RECORD EXCERPTS:
────────────────────
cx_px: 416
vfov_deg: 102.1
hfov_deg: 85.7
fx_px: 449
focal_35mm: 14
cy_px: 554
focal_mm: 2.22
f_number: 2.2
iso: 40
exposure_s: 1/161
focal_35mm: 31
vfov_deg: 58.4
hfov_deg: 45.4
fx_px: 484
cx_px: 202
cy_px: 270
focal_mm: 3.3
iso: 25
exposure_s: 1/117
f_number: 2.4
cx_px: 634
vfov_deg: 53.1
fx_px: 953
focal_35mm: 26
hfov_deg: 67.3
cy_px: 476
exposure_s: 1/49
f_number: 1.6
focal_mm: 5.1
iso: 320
────────────────────
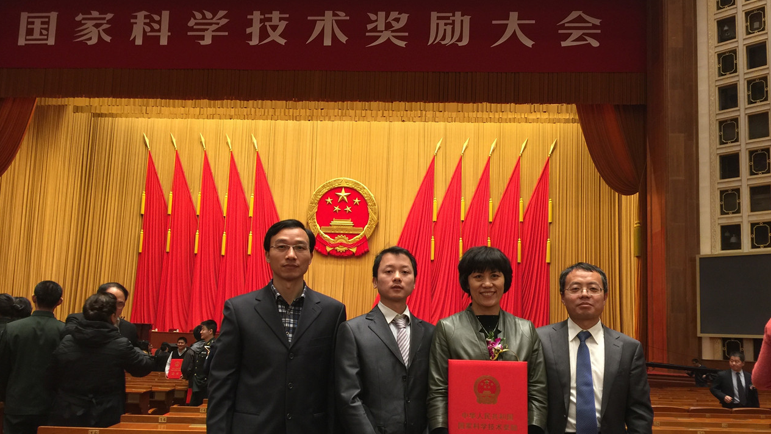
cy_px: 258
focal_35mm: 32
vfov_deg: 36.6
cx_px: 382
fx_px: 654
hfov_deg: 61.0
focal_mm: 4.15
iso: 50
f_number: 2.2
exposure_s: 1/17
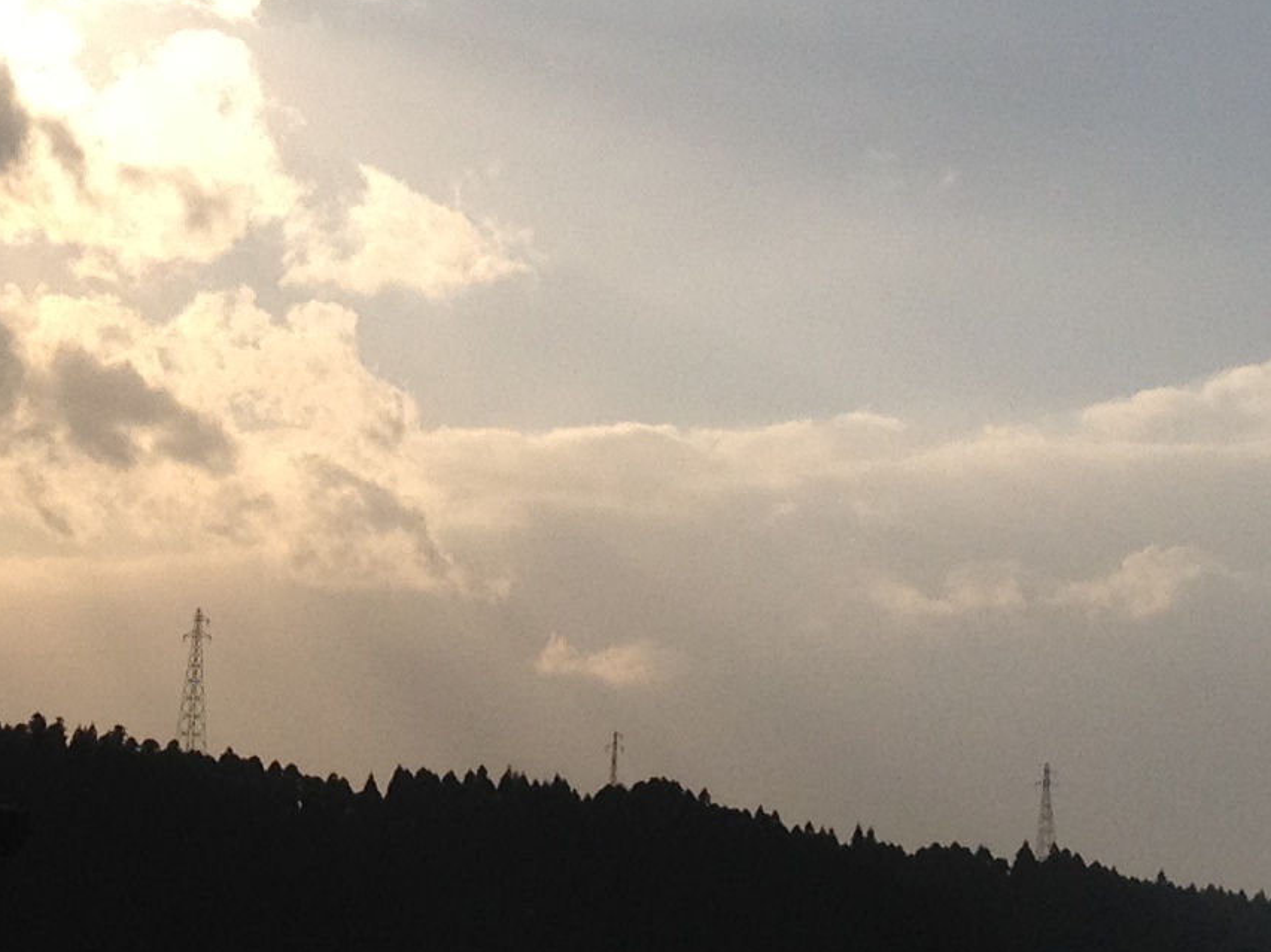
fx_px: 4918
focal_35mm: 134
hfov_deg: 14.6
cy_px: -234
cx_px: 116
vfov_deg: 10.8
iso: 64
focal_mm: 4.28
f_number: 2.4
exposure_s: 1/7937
────────────────────
What you return must match the lines above from the one with "vfov_deg: 36.6" through the one with "exposure_s: 1/7937" exactly, with both ends included and the pictures excluded.

RESPONSE:
vfov_deg: 36.6
cx_px: 382
fx_px: 654
hfov_deg: 61.0
focal_mm: 4.15
iso: 50
f_number: 2.2
exposure_s: 1/17
fx_px: 4918
focal_35mm: 134
hfov_deg: 14.6
cy_px: -234
cx_px: 116
vfov_deg: 10.8
iso: 64
focal_mm: 4.28
f_number: 2.4
exposure_s: 1/7937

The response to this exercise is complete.